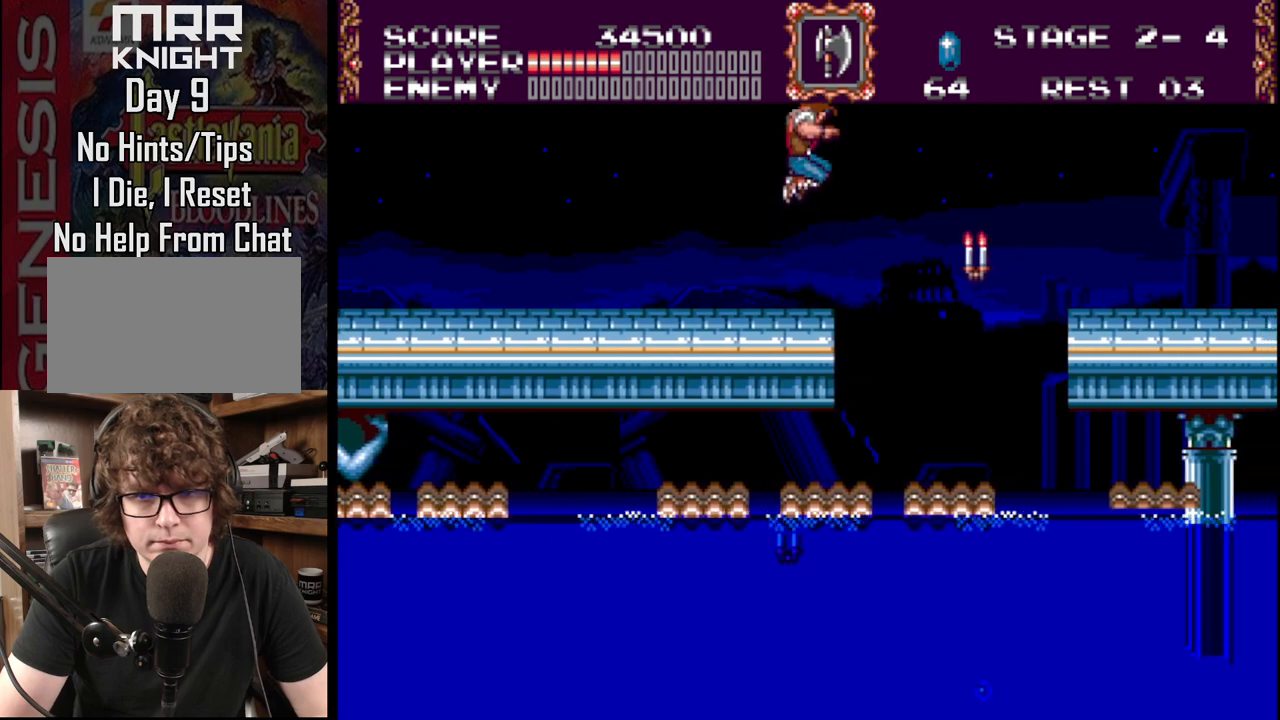
{"buttons": ["DPAD_RIGHT"], "events": [[17, "A", "down"], [367, "A", "up"]]}
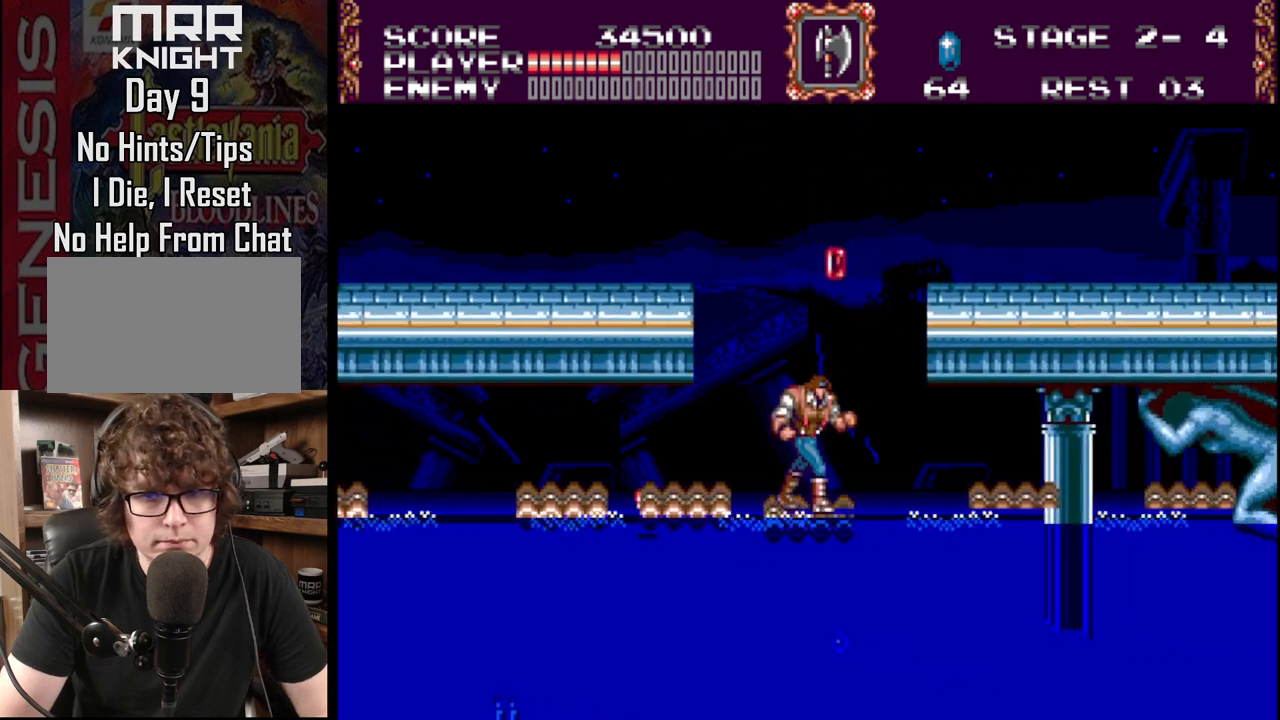
{"buttons": [], "events": [[33, "DPAD_RIGHT", "up"], [133, "DPAD_RIGHT", "down"], [233, "DPAD_RIGHT", "up"]]}
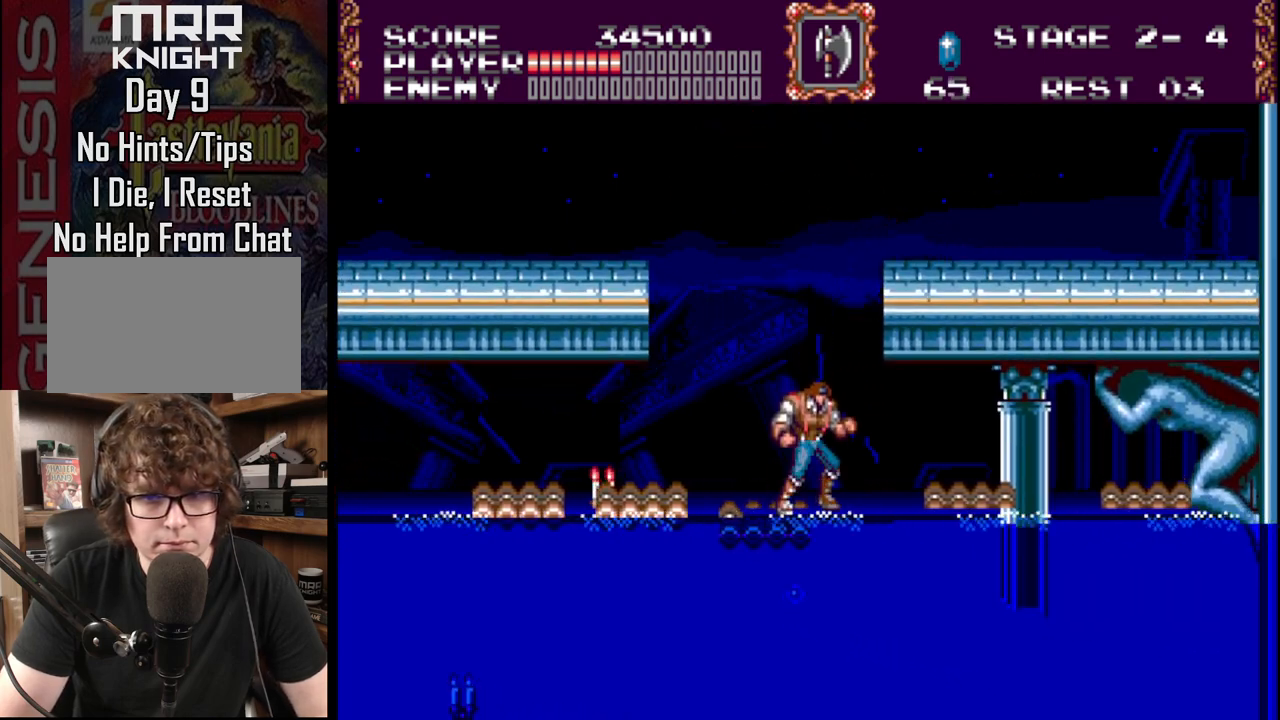
{"buttons": [], "events": []}
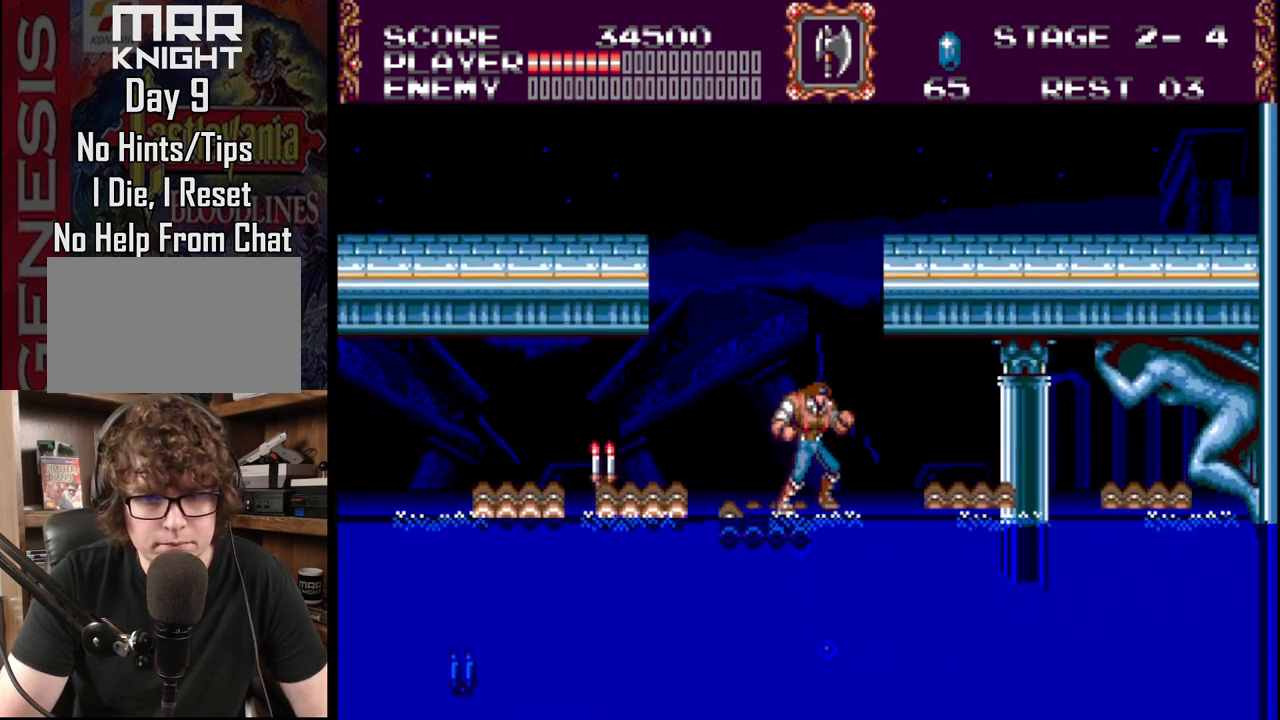
{"buttons": ["DPAD_LEFT"], "events": [[383, "DPAD_LEFT", "down"]]}
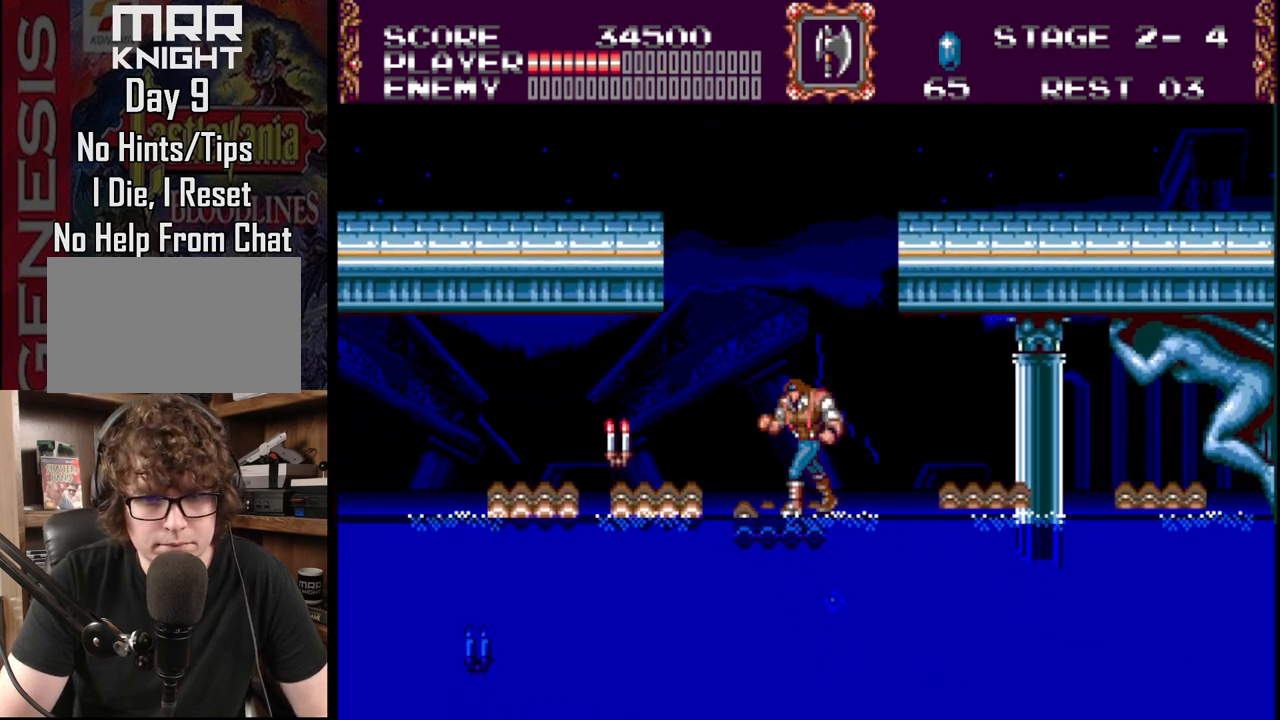
{"buttons": ["DPAD_LEFT"], "events": [[83, "DPAD_LEFT", "up"], [250, "DPAD_LEFT", "down"]]}
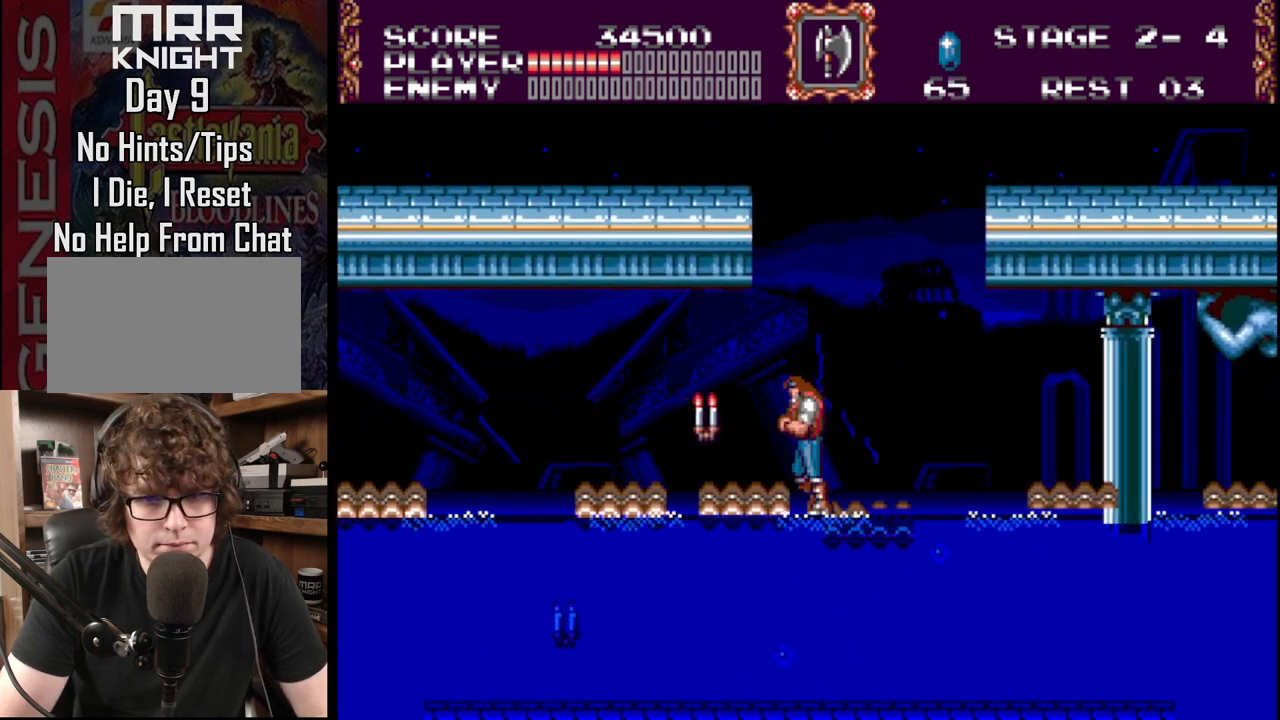
{"buttons": ["A"], "events": [[217, "A", "down"], [267, "DPAD_LEFT", "up"]]}
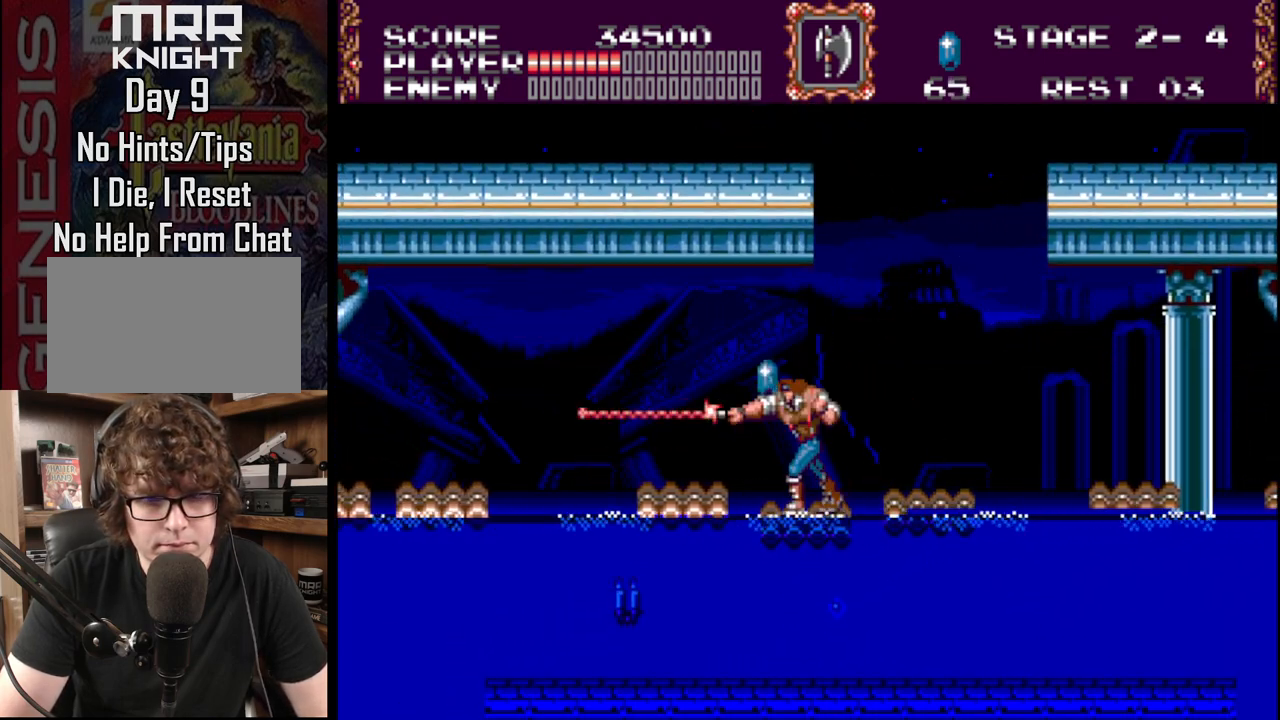
{"buttons": [], "events": [[17, "A", "up"], [100, "DPAD_LEFT", "down"], [300, "DPAD_LEFT", "up"]]}
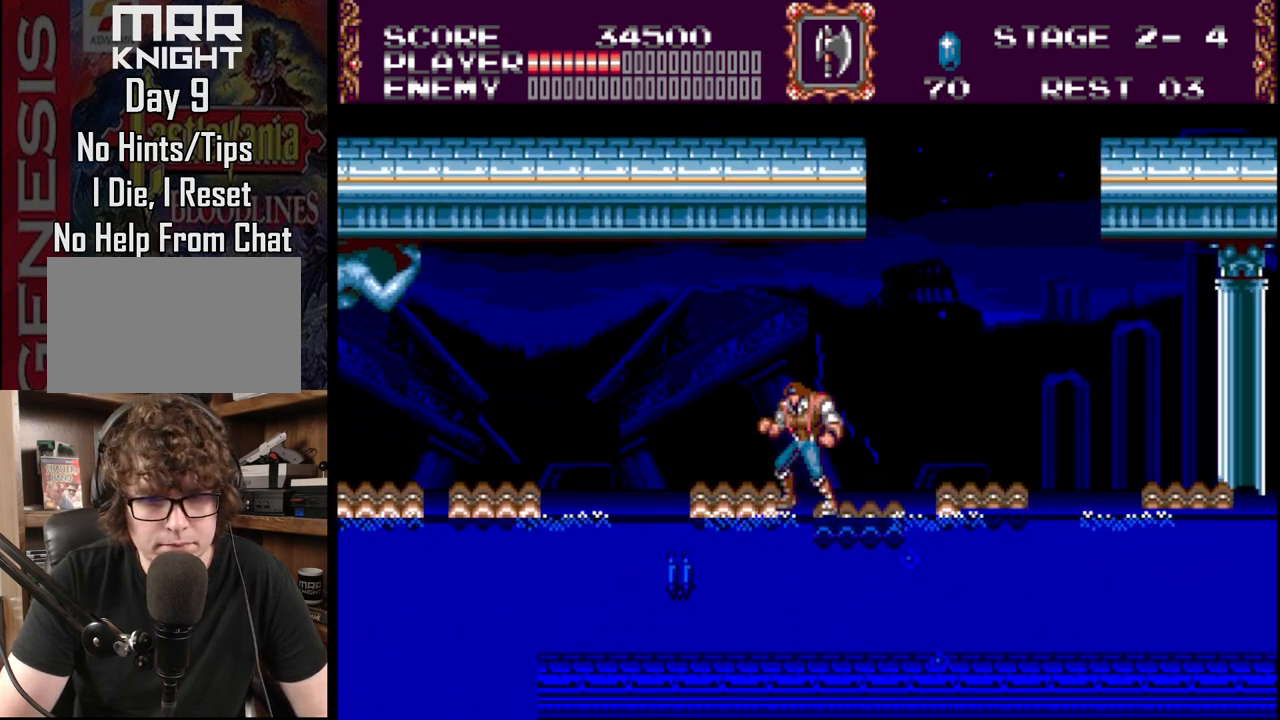
{"buttons": [], "events": [[33, "DPAD_RIGHT", "down"], [183, "A", "down"], [183, "DPAD_RIGHT", "up"], [467, "A", "up"]]}
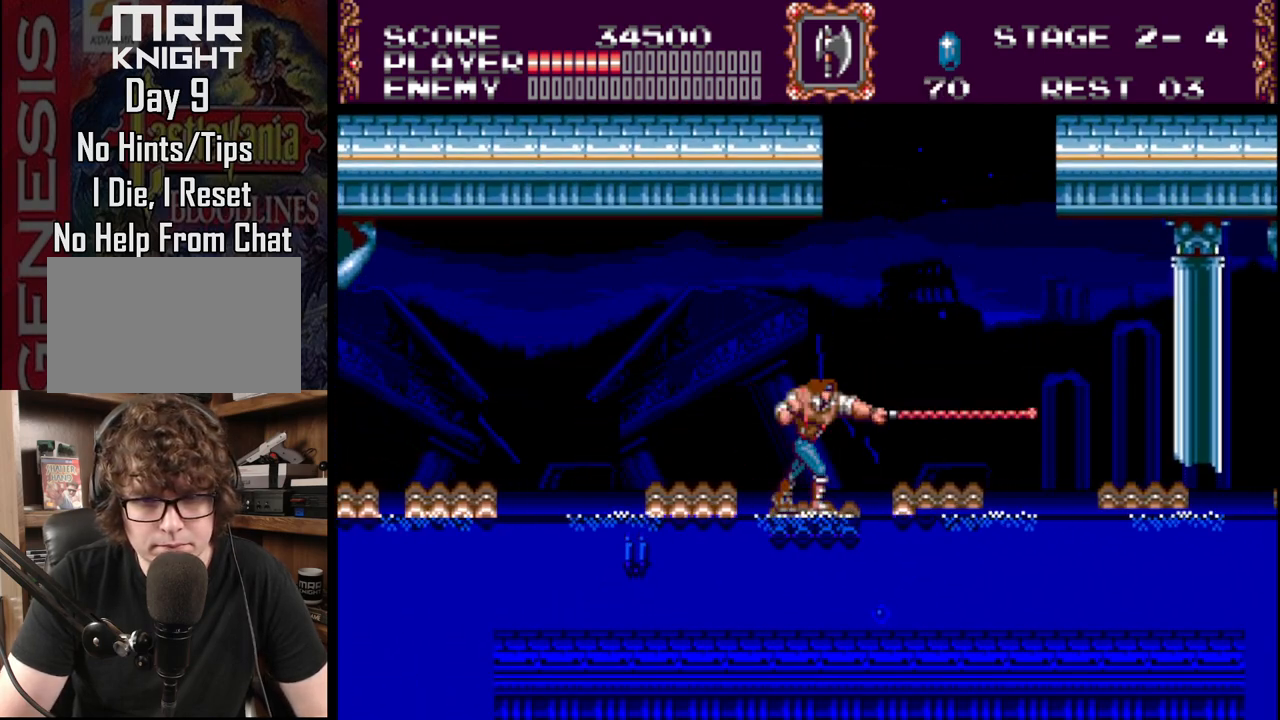
{"buttons": [], "events": [[67, "A", "down"], [283, "A", "up"]]}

:: ASSIGNED TASK ::
Transcribe the listing above exactly, leaving every picture out.

:: SOLUTION FOR THIS PROBLEM ::
{"buttons": ["DPAD_RIGHT"], "events": [[17, "A", "down"], [367, "A", "up"]]}
{"buttons": [], "events": [[33, "DPAD_RIGHT", "up"], [133, "DPAD_RIGHT", "down"], [233, "DPAD_RIGHT", "up"]]}
{"buttons": [], "events": []}
{"buttons": ["DPAD_LEFT"], "events": [[383, "DPAD_LEFT", "down"]]}
{"buttons": ["DPAD_LEFT"], "events": [[83, "DPAD_LEFT", "up"], [250, "DPAD_LEFT", "down"]]}
{"buttons": ["A"], "events": [[217, "A", "down"], [267, "DPAD_LEFT", "up"]]}
{"buttons": [], "events": [[17, "A", "up"], [100, "DPAD_LEFT", "down"], [300, "DPAD_LEFT", "up"]]}
{"buttons": [], "events": [[33, "DPAD_RIGHT", "down"], [183, "A", "down"], [183, "DPAD_RIGHT", "up"], [467, "A", "up"]]}
{"buttons": [], "events": [[67, "A", "down"], [283, "A", "up"]]}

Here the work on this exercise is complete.